De profeten hebben de liefdesverhouding van God en zijn volk niet beter kunnen tekenen dan door het beeld van de bruidstijd: ‘toen jullie Mij volgden in de woestijn’ (Jer. 2:2; Hos. 2:13 v). De symboliek van Israël als de bruid van de HEER vinden we vooral in de belofte van de heilstijd (Jer. 49:10; 61:10). ‘Zoals de bruidegom zich over de bruid verbljdt, zal God zich over u verblijden’ (Jes. 62:5). Het is in Jezus dat de bruidegom tot zijn bruid komt, de gemeente (Marc. 2:19; vgl. Matt. 25:1 vv; Ef. 5:31 v). De apostelen zijn de bruidsjonkers (2 Kor. 11:2), de gemeente is de bruid van het Lam (of: de Knecht), op de hemelse bruiloft (Openb. 19:7 w; 21:9).
Categorie: B woorden
-
Boog
Was een jacht- en oorlogswapen (Gen. 27:3; Jes. 7:24; 1 Kon. 22:34; 1 Kron. 5:18). De boog was symbool van de strijd (Hos. 2:17; Zach. 9:10) en van kracht (Gen. 49:24; Job 29:20).
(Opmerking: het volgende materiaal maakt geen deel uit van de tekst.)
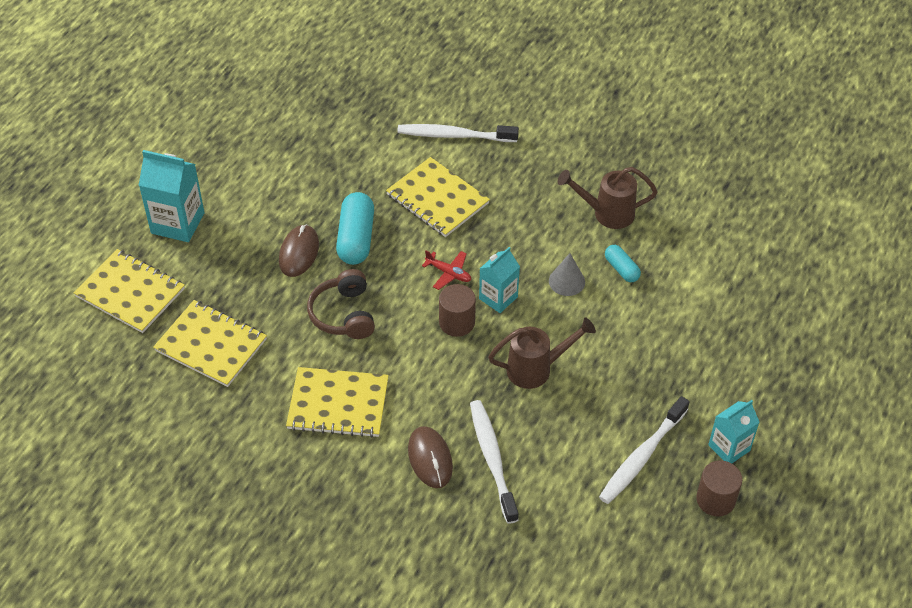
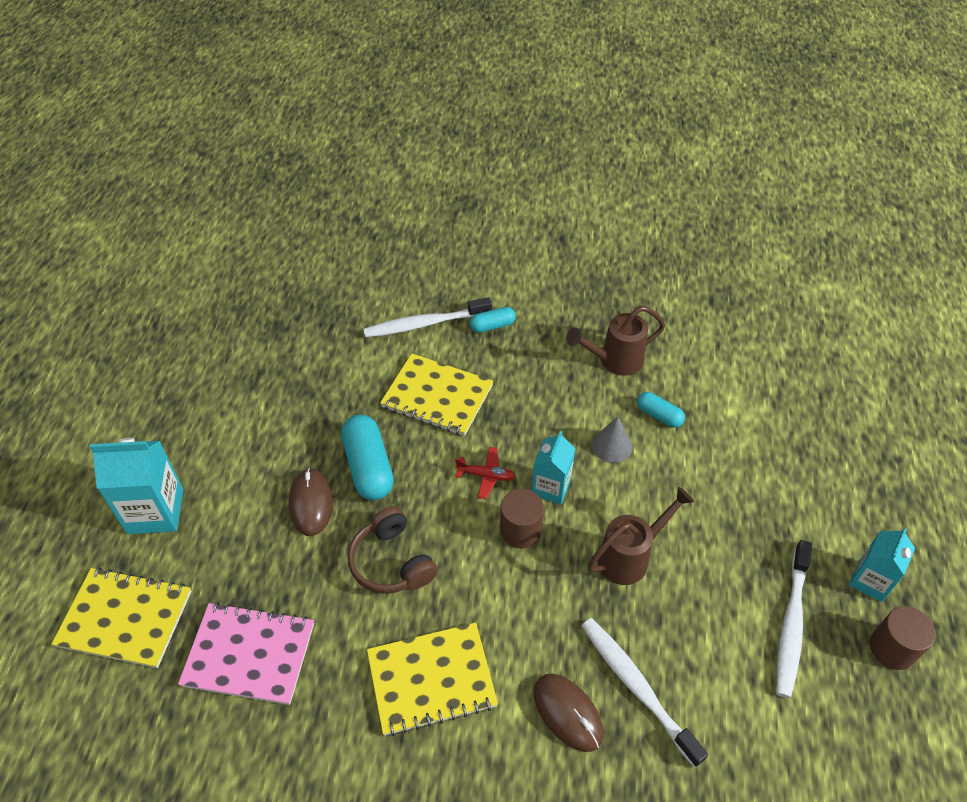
camera: 20 degrees left, 0 degrees up
(211, 345) = (249, 654): yellow notebook -> pink notebook
(513, 153) = (492, 326): none -> turquoise capsule

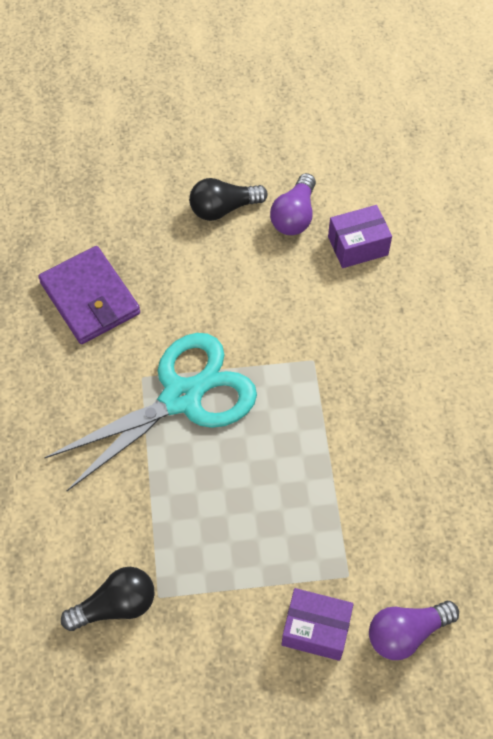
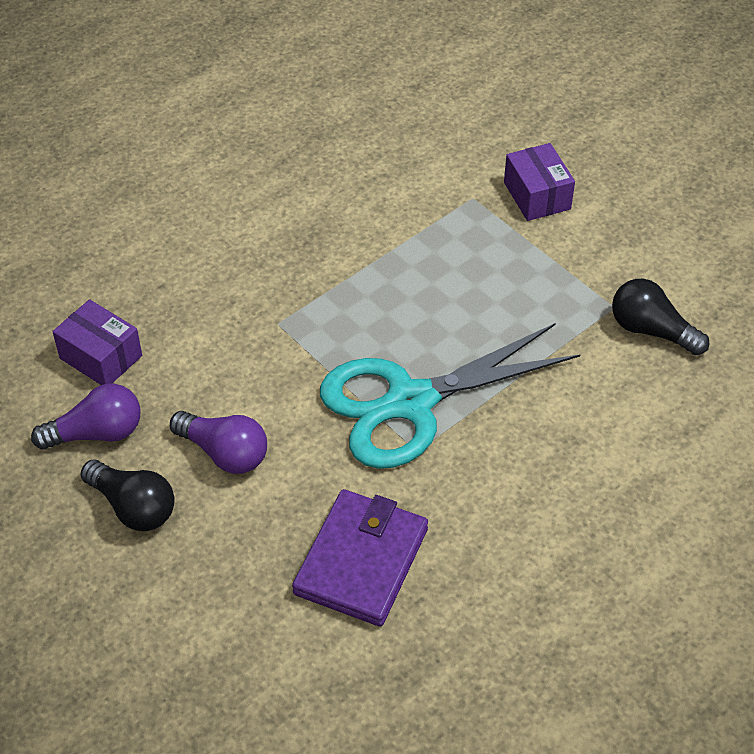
camera: 125 degrees left, 10 degrees down
(181, 397) = (411, 402): turquoise scissors -> turquoise scissors turned 45 degrees counterclockwise
(406, 633) = (486, 144): purple light bulb -> purple light bulb (224, 453)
Daarvan spreekt ook de boog in de wolken, het teken aan de hemel na de zondvloed, die wijst op Gods strijd tegen de machten van de chaos: ‘Met de pees van uw boog legt Gij op hen aan’ (Ps. 21:13). Maar zijn gevecht is ook het verbreken van de boog der goddelozen, het doen ophouden van de oorlogen tot het einde der aarde (Ps. 46:10; vgl. Jer. 49:35; Hos. 2:17; Openb. 6:2).